We have produced side letters for associateships in England and Wales that help both parties to work within the current situation.

 

We ask practice owners to make temporary, rather than permanent changes, at least until the situation becomes clearer. We also ask practice owners to not try and force changes that are too onerous or disadvantageous to associates. Before you take action on contract changes, members should seek advice from our practice support team.

 

12. What’s happening with business interruption cover?
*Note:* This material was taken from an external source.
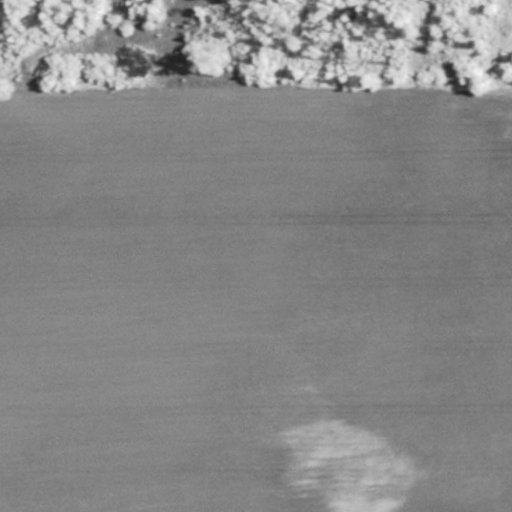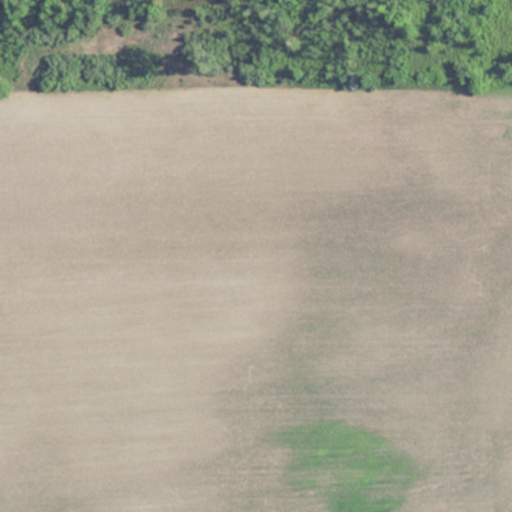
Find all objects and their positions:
road: (274, 107)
On Friday 15 January the Supreme Court issued its judgement in relation to the Financial Conduct Authority’s case on business interruption insurance. Widespread media coverage gave the impression that the decision was a significant outcome for large numbers of small businesses.

 

However, many sets of insurance policy wording were not covered by the scope of the Supreme Court ruling. This was particularly the case where wording was already deemed to be clear regarding exclusions of coverage relating to the COVID-19 pandemic. The impact of the decision will be felt more in relation to ambiguous policy wording, where insurers are now being told again to settle claims.

 

Our assessment, based on previous survey work, is that most dental policyholders are not directly impacted by the FCA decision because claims for cover were excluded.

 

Some QBE policies were overturned in favour of the insured by the ruling, however again based on assessment of the market, we do not believe that many dental practices have those QBE policies impacted by that part of the decision. There are some dental practices insured by QBE, but the Court had already ruled in favour of the insured practices in those cases.

 

There are some positive aspects to the decision for those claimants with an established case:

 

  • Insurers will now find it difficult to argue that they can reduce any loss that happened before lockdown, if that loss is because of a slow-down in activity relating to the COVID-19 pandemic
  • Insurers cannot take any COVID-related issue into account in negotiating a payment
  • Prevention from accessing premises now includes partial prevention from accessing premises. Some policies in the dental sector had wording that required there to be prevention of access.

In summary, most insured businesses (in dentistry and across the economy) did not have a legal route before the Supreme Court decision, and won’t have a claim afterwards. However, the position on damages is now likely to be more simple to calculate where businesses haven’t settled but where claims have been accepted.